Why are they all big and inflamed?

Surrounding the fat cells we sometimes have macrophage infiltration or a immune response to a something that causes the adipose cell to malfunction and then we have that reverse electron transport thing with that little thing called a proton pump as discussed by Dr. Eades and Hyperlipid?

(mole person) #5

Apparently non nutritive sweetners can both inhibit lipolosis and promote lipogenesis.


Fascinating stuff pointing to the numerous processes going on according to one’s hormonal profile of the day and nutrient intake.

So stress>catecholamines>reduction in fat storage in some areas (for females though, PTSD’s cortisol trumps the process in some way - or estrogen intervenes to help buffer/mediate on behalf of fertility & survival - providing significant extra storage in female adipose in hips/thighs/belly regardless of bone structure).

It sure makes sense that Ginger’s a gatekeeper/guardian of fat cells along with a bunch of other cells (as is Turmeric, they’re cousins) - have never thought of that like that before!
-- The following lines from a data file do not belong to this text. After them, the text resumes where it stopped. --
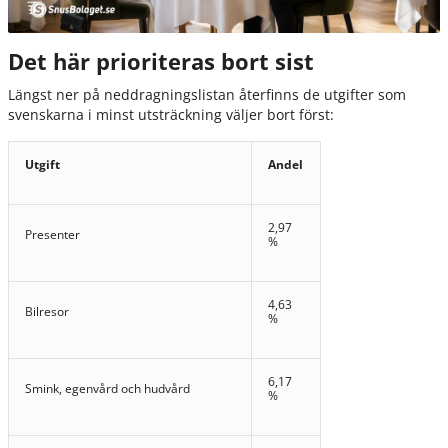
Det här prioriteras bort sist
Längst ner på neddragningslistan återfinns de utgifter som
svenskarna i minst utsträckning väljer bort först:
Utgift
Andel
2,97
Presenter
%
4,63
Bilresor
%
6,17
Smink, egenvård och hudvård
%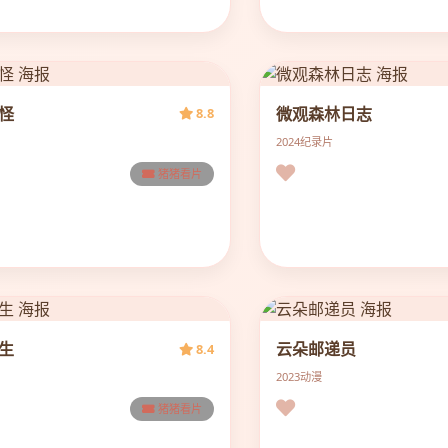
怪
微观森林日志
8.8
2024
纪录片
猪猪看片
生
云朵邮递员
8.4
2023
动漫
猪猪看片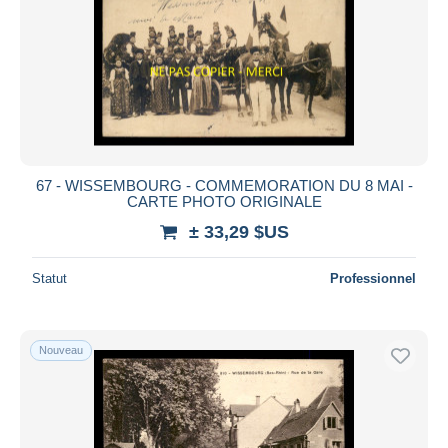
67 - WISSEMBOURG - COMMEMORATION DU 8 MAI -
CARTE PHOTO ORIGINALE
± 33,29 $US
Statut
Professionnel
Nouveau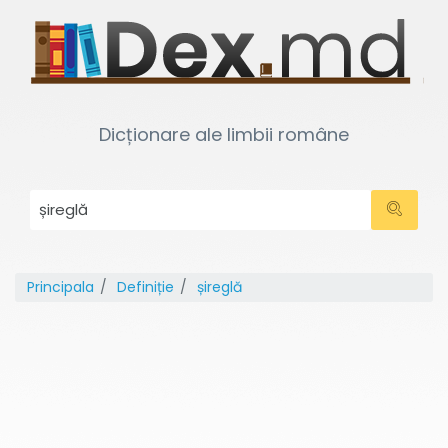
Dicționare ale limbii române
Principala
Definiție
șireglă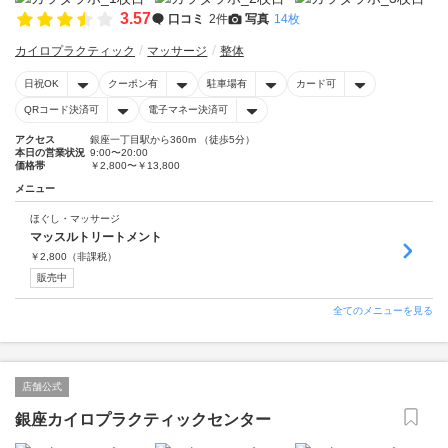
3.57
口コミ
2件
写真
14枚
カイロプラクティック
マッサージ
整体
日祝OK
クーポン有
駐車場有
カード可
QRコード決済可
電子マネー決済可
アクセス
銀座一丁目駅から360m （徒歩5分）
本日の営業状況
9:00〜20:00
価格帯
￥2,800〜￥13,800
メニュー
ほぐし・マッサージ
マッスルトリートメント
￥
2,800
（非課税）
販売中
全てのメニューを見る
店舗公式
銀座カイロプラクティックセンター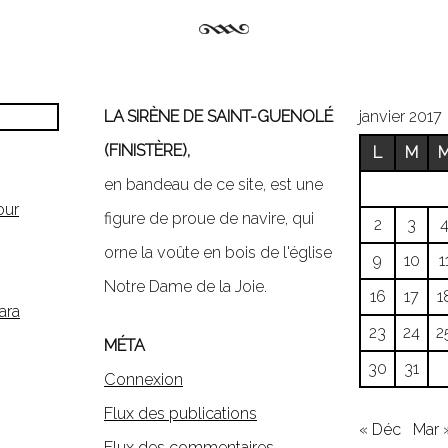
LA SIRÈNE DE SAINT-GUENOLÉ
janvier 2017
(FINISTÈRE),
L
M
en bandeau de ce site, est une
our
figure de proue de navire, qui
2
3
orne la voûte en bois de l'église
9
10
1
Notre Dame de la Joie.
16
17
1
ara
23
24
2
MÉTA
30
31
Connexion
Flux des publications
« Déc
Mar 
Flux des commentaires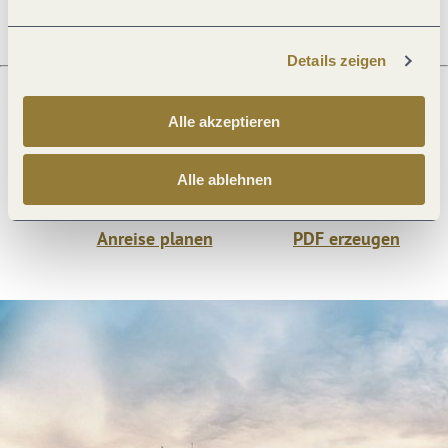
Details zeigen
Alle akzeptieren
Was möchtest du als nächstes tun?
Alle ablehnen
Anreise planen
PDF erzeugen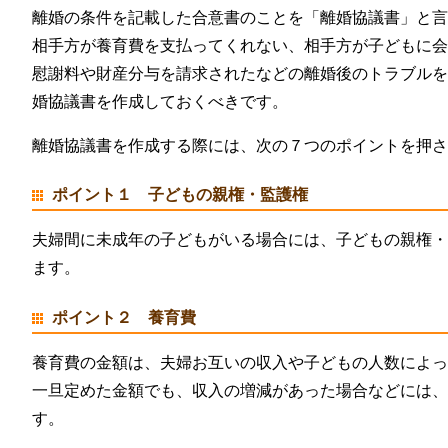
離婚の条件を記載した合意書のことを「離婚協議書」と
相手方が養育費を支払ってくれない、相手方が子どもに
慰謝料や財産分与を請求されたなどの離婚後のトラブル
婚協議書を作成しておくべきです。
離婚協議書を作成する際には、次の７つのポイントを押
ポイント１ 子どもの親権・監護権
夫婦間に未成年の子どもがいる場合には、子どもの親権
ます。
ポイント２ 養育費
養育費の金額は、夫婦お互いの収入や子どもの人数によ
一旦定めた金額でも、収入の増減があった場合などには
す。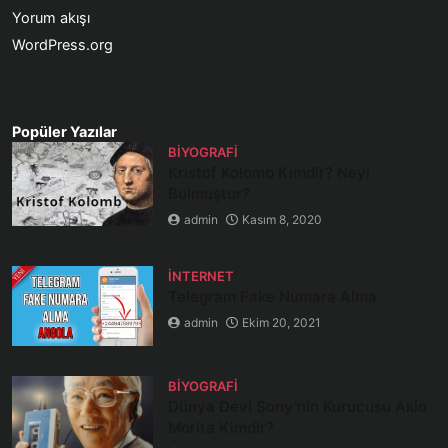
Yorum akışı
WordPress.org
Popüler Yazılar
BIYOGRAFI
Kristof Kolomb Kimdir? Neyi
Bulmuştur?
admin
Kasım 8, 2020
İNTERNET
Telegram Fake Numara Alma
admin
Ekim 20, 2021
BIYOGRAFI
Dünya Devi Sony’nin Kurucusu Akio
Morita Kimdir?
I’d wager that cells big with water (having replaced out fats and getting ready to shrink down) are cooled/not inflamed, and behave differently than fat cells big with fat/inflamed.

My worldview is that the body has an innate intelligence for healing when given half a chance (provided that basic needs like shelter & safety are met, along with stress management, and nutrient density) - and that biochemical science only scratches the surface of what is an ever-changing inner universe of elemental/biological/hormonal/environmental influences in the body. But it sure is fun to learn about what we do know, and the mysterious somethings. I don’t know much about peroxisome proliferator-activated receptor-y (PPARy) but it and insulin and other hormones have quite a conversation going on in the body. And certain choices we make, as well as conditions we deal with that range in their severity, randomness, and options can influence that conversation for better, or for worse.

Going beyond hormesis, homeostasis, and antifragility are what Romanian keto researcher Christian Vlad explores in his handy, in-depth 2017 book Stress and Adaptation In Physiology - Perturbation: Between Poison and Medication - I need to re-read it a few more times!

(Bunny) #7

What is interesting also is the esterification and re-utilization of FFA’s from adipocytes which I think also apply to men?

Just because a gal has little bit more estrogen, why should that matter other than estradiol being the best one and that is the one that is exactly the same as testosterone only difference being it has benzene ring surrounding the testosterone molecule so they call it estradiol? Looking at the chart below it becomes estrone (adrenal glands, pituitary gland and also microbiome)?


[1] What is re-esterification?

Fatty acids released into the bloodstream result from the difference between hydrolysis of triglycerides in adipocytes during lipolysis and reutilization of the FFAs by fat cells through a futile cycle (<==DON’T FORGET THAT ONE?), termed re-esterification. FFAs are esterified with glycerol 3-phosphate. …More

[2] What is fatty acid esterification?

During lipolysis, triglyceride molecules are hydrolyzed to free fatty acids (FFA) and glycerol, which are released from the fat cell. Some of the FFA formed during lipolysis can be re-esterified to triglycerides (1, 2), whereas little or no glycerol is re-utilized by the fat cells (3). …More

Extended fasting made me gain weight? Why?

Ah… estradiol! Makes sense. I don’t know the different types of estrogens, this helps - thanks!

(Nick D'Agostino) #9

So much good information here. Thank you, all!